I have started numerous posts since I got back but I haven’t finished any. I realized earlier this summer that I process things by talking about them with someone or writing about it. The posts I’ve started cover a variety of topics and the majority are very introspective. I learned and experienced a lot this summer but I feel as if my mind is almost backed up. Like I went through so much and am having to reevaluate a lot of things that my mind is taking it’s time sifting through them. Usually, my thoughts form as I am writing or speaking them. And although I’ve done both numerous times, I still don’t know what my point is. My words are painting this picture and I can’t quite figure out what it is. I don’t know what it’s supposed to be and it’s throwing me off. I’m confused. I don’t know how to write without knowing the ending yet. I already know that this thinking block that I’m experiencing is going to help me grow. I feel like I’m fumbling through words and that I don’t make sense.

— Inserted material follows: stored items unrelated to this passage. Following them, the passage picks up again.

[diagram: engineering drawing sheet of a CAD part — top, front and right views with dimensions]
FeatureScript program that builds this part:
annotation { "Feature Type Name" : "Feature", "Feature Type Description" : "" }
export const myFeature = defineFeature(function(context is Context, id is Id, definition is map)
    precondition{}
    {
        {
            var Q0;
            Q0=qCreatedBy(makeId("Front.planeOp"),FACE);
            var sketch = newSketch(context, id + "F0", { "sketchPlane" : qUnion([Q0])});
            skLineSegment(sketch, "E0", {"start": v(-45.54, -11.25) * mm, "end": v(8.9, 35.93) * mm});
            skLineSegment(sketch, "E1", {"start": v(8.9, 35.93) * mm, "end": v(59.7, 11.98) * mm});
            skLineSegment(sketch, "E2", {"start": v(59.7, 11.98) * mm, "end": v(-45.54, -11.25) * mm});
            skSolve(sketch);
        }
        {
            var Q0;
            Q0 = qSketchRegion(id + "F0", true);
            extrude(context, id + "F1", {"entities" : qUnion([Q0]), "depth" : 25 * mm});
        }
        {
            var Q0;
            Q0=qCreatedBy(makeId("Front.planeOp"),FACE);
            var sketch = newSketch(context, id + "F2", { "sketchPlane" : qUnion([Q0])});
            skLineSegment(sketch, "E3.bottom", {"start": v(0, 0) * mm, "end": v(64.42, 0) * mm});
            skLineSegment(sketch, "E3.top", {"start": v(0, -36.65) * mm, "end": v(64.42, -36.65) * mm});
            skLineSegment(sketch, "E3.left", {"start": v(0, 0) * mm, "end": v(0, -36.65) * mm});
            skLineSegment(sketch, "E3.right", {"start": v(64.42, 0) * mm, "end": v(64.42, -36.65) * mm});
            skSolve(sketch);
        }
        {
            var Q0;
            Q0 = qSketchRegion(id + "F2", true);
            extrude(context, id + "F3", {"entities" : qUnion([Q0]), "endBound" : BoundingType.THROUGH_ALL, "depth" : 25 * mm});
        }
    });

And I want to make sense, I don’t like to waste time by rambling. But maybe I need to do that for a little bit.
I hope this doesn’t just happen to me, but I’ve noticed that people across all age groups, demographics, and socio-economic situation interrupt me when I’m talking. I’m not sure if they get bored or just get really excited about a side topic, but it happens regularly. Over time, this has made me feel like people don’t value what I’m saying or that they think I’m talking just to hear my own voice. It has bothered me for a while now. Sometimes I just keep talking when they interrupt me. A few get the hint and shut up, but by that time they’ve missed my point and so don’t understand what I’m trying to say and so then I feel misunderstood. Most of the time, I let people interrupt me. I then spend the rest of the conversation wondering what makes them think they’re thoughts were more important and immediate than mine. Was I not making sense, is my point invalid, or are you just being rude? I don’t know what to say. And so I haven’t said much in the past. I’ve continued to talk once or twice just because I was so fed up with the person, but most of the time I tuck my thoughts away and let the other person talk. I think that over time, this tucking away of my thoughts has been detrimental to me. I often keep quiet with my thoughts or don’t voice them as loud enough for others to hear. I’m worried that I may have tucked them so far away that they don’t know how to make themselves known.

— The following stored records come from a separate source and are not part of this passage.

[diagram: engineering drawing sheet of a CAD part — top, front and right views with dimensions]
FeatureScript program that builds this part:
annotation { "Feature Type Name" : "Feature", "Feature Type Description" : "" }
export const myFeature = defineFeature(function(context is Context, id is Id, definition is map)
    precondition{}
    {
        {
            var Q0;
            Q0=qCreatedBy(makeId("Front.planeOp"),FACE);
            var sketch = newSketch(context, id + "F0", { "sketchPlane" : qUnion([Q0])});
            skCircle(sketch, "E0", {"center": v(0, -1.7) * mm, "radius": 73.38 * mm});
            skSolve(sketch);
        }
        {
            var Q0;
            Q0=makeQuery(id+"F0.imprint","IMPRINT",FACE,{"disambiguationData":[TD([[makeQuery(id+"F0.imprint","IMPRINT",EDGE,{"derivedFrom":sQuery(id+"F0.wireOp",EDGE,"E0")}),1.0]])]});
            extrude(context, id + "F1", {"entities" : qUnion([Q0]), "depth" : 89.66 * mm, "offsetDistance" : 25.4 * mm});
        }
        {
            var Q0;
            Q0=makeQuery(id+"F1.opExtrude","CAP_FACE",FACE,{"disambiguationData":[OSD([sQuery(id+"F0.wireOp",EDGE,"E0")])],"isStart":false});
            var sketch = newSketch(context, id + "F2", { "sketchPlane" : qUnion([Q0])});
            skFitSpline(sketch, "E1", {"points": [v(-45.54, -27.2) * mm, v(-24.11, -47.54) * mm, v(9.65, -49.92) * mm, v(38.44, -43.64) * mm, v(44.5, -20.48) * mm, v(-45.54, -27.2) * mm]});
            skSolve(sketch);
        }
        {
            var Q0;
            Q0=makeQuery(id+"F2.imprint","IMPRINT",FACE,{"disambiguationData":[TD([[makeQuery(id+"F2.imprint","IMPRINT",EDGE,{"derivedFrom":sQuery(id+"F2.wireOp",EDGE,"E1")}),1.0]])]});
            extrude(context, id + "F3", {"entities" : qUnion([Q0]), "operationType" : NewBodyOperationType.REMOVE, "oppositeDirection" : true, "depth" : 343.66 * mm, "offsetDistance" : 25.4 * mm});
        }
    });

So I’m trying to get a grip of myself. I’m writing to reclaim my thoughts. The title is very self explanatory. I sat down, closed my eyes, and let my thoughts flow onto the page. I didn’t edit. I think one big reason why I haven’t finished any posts is because I am constantly editing myself. It’s like I’m overly conscious of my unseen audience. I’ve turned into the conversationalist I hate, the one that makes me feel out of place. I don’t like feeling out of place, especially on my own blog. When I write, I’m going to write what’s on my mind and just let my thoughts flow. I’ll probably close my eyes, it helps me concentrate. I’ll finish a post and when I go back to read it I’ll see that it makes sense, that my thoughts are valid and that I don’t need to rush them.